I have always wondered what it would look like if binary flatfiles were encoded in a readable way, and if I could come up with something relatively efficient.
This is the result of that question, answered by a very sleep-deprived me on a cold Tuesday night in February 2023. I've since cleaned it up a bit.
Caveats
If you actually need to store data efficiently but in an ASCII format, I highly suggest looking elsewhere. Packing data to binary and then dumping to Base64 is probably way better than this burning dumpster fire.
Installing
pip install https://gitlab.com/N3X15/ascson.git
Usage
Encoding
import ascson
o: str = ascson.dumps({
'a': 1,
'b': 2.5,
'c': True,
'd': 'A longer string.'
})
print(o)
d4S1ai1S1bFGK4S1ctS1dSG1A longer string.
Decoding
import ascson
o = ascson.loads('d4S1ai1S1bFGK4S1ctS1dSG1A longer string.')
print(repr(o))
OrderedDict([('a', 1), ('b', 2.5), ('c', True), ('d', 'A longer string.')])
How it works
Let's break it up a bit.
# ints are encoded as 4-bit integers with a 5th bit,
# used to tell the parser whether to continue reading characters.
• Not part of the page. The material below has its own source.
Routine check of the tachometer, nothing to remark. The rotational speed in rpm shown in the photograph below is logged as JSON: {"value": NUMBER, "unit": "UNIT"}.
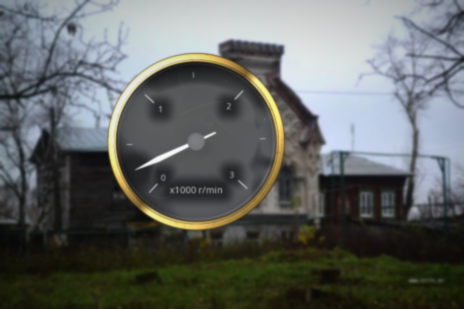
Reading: {"value": 250, "unit": "rpm"}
assert ascson.dumps(1) == "i1"
assert ascson.dumps(-1) == "i-1"
assert ascson.dumps(123) == "iR7"
# String constants are prefixed with 'S' and the 4-bit encoded length of the string in characters (NOT bytes).
assert ascson.dumps("") == "S0"
assert ascson.dumps("a") == "S1a"
# Floats are prefixed with 'F', converted to bytes (double-format for accuracy), read as a big-endian integer, encoded as an ascson integer.
assert ascson.dumps(1.5) == "FVJOF"
# True booleans are presented as the letter 't'
assert ascson.dumps(True) == "t"
# False booleans are presented as the letter 'f'
assert ascson.dumps(False) == "f"
# Dictionaries are prefixed with 'd' and the 4-bit encoded length of the dictionary.
# Each key-value pair then follows.
assert ascson.dumps(dict()) == "d0"
assert ascson.dumps(dict(a=2)) == "d1S1ai2"
# Lists are prefixed with 'l' and the 4-bit encoded length of the list
assert ascson.dumps([]) == "l0"
assert ascson.dumps(["a"]) == "l1S1a"
License
As usual, this is available to you under the Terms of the MIT Open-Source License Agreement.
Contributing
Any merge requests or issue reports are welcome. I have a day job, so this may get updated infrequently.